■ **Exercise input**
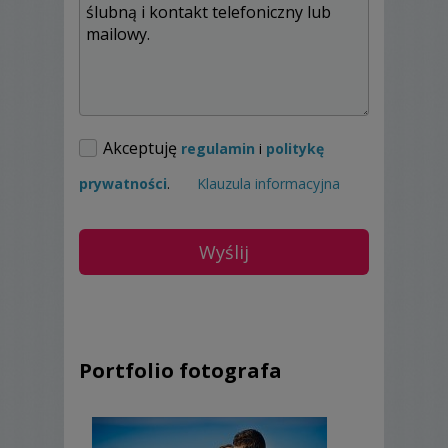
Akceptuję
regulamin
i
politykę
prywatności
.
Klauzula informacyjna
Portfolio fotografa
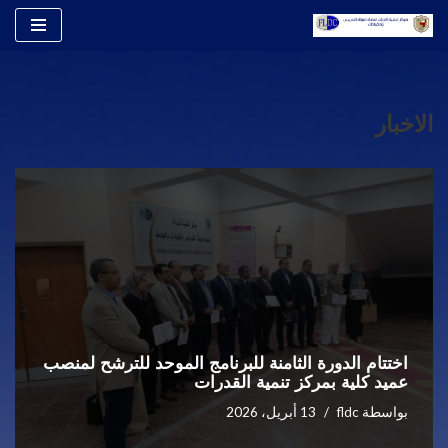
تخطى
إلى
المحتوى
الاخبار
اختتام الدورة الثامنة للبرنامج الموحد للترشح لمنصب
عميد كلية بمركز تنمية القدرات
بواسطة
fldc
13 أبريل، 2026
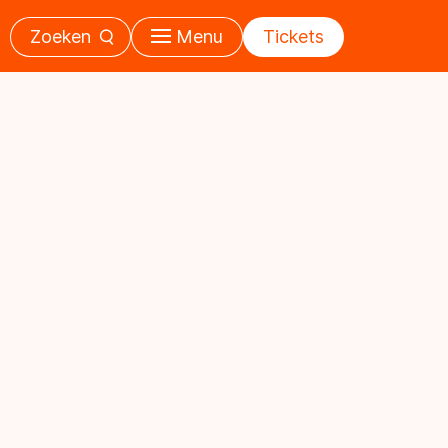
Zoeken
Menu
Tickets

■ **Job item**
Return each entry exactly as it stands above, apart from any images.

■ **Answer to this task**
Akceptuję
regulamin
i
politykę
prywatności
.
Klauzula informacyjna
Portfolio fotografa
تخطى
إلى
المحتوى
الاخبار
اختتام الدورة الثامنة للبرنامج الموحد للترشح لمنصب
عميد كلية بمركز تنمية القدرات
بواسطة
fldc
13 أبريل، 2026
Zoeken
Menu
Tickets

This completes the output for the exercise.